Let’s just say that Pete Peterson is as serious as a heart attack about ending the social safety net in America.
But he is not alone. Plutocrats, Wall Street traders and conservative ideologues have been hostile to the programs since their inception, and, depending upon the economic health of the nation at the time, have used every argument in the book to pronounce them weak or inadequate. When times are good they hold out the “opportunity” to “invest” Social Security in the stock market. Bad times call for “sacrifice” for the good of the nation. Whatever the rationale of the moment, the bottom line is that conservative ideologues are sure that these “socialistic” programs are destroying the fabric of America. Wall Street wants its hands on all the retirement savings and Republican partisans are desperate to decouple the citizenry from any positive relationship with its government. It is not a battle; it’s a decades-long war.

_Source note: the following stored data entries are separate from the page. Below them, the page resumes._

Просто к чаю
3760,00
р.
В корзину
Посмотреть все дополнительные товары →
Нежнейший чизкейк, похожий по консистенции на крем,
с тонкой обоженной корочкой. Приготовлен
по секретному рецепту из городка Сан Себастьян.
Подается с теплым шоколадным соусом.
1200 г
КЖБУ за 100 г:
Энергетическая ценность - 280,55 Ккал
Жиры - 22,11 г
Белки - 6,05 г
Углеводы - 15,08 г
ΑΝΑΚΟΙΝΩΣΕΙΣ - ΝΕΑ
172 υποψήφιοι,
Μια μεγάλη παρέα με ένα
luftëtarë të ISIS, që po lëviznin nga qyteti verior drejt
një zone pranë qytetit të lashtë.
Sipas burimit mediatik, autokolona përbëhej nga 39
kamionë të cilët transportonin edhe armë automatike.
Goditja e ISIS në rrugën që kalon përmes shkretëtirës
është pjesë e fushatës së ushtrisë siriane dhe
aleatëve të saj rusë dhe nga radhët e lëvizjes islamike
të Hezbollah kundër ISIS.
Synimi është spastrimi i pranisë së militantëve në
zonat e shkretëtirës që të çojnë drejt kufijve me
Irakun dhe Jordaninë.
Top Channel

Traditionally, Democrats have defended the programs against these assaults, guarding the crown jewels of Roosevelt’s New Deal with everything they have, knowing that their philosophy of government was validated every time a senior citizen or disabled person or motherless child was able to live a decent life even though they weren’t able to work. They knew that the peace of mind these programs give to people allows them to take the risks that are necessary for a growing, dynamic economy. They knew that the plutocratic ideal of feudalistic trickle down economics was antithetical to the foundation of the American Dream – a thriving, solid middle class.

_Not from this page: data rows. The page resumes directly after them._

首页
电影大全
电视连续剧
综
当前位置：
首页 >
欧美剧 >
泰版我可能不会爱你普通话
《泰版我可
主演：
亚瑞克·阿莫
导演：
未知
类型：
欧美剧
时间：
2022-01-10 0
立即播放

But Democrats are waffling today. In a quixotic attempt to fix the problems in the current economy without confronting the plutocrats, the Democrats are using the illogical argument that since Social Security is projected to have a shortfall in 35 years, we must cut benefits now. And they seek to prove to “the market” that the government is fiscally responsible by showing it’s willing to inflict pain on its citizens – in the future. But Peterson and his legion will be unappeased – they have shown they will not rest until the programs are eliminated. (After all, they think of social security as a “publicly funded vacation.”)
We must demand that Democrats just say no to any “grand bargain” that includes changes to the benefit structure of Social Security. Healthcare costs, a moribund economy and defense spending are driving the deficit projections, not Social Security. The trust fund is well-funded for some time, invested in the safest investment in the world: the U.S. Treasury bond. No good will come of touching the program right now. Literally.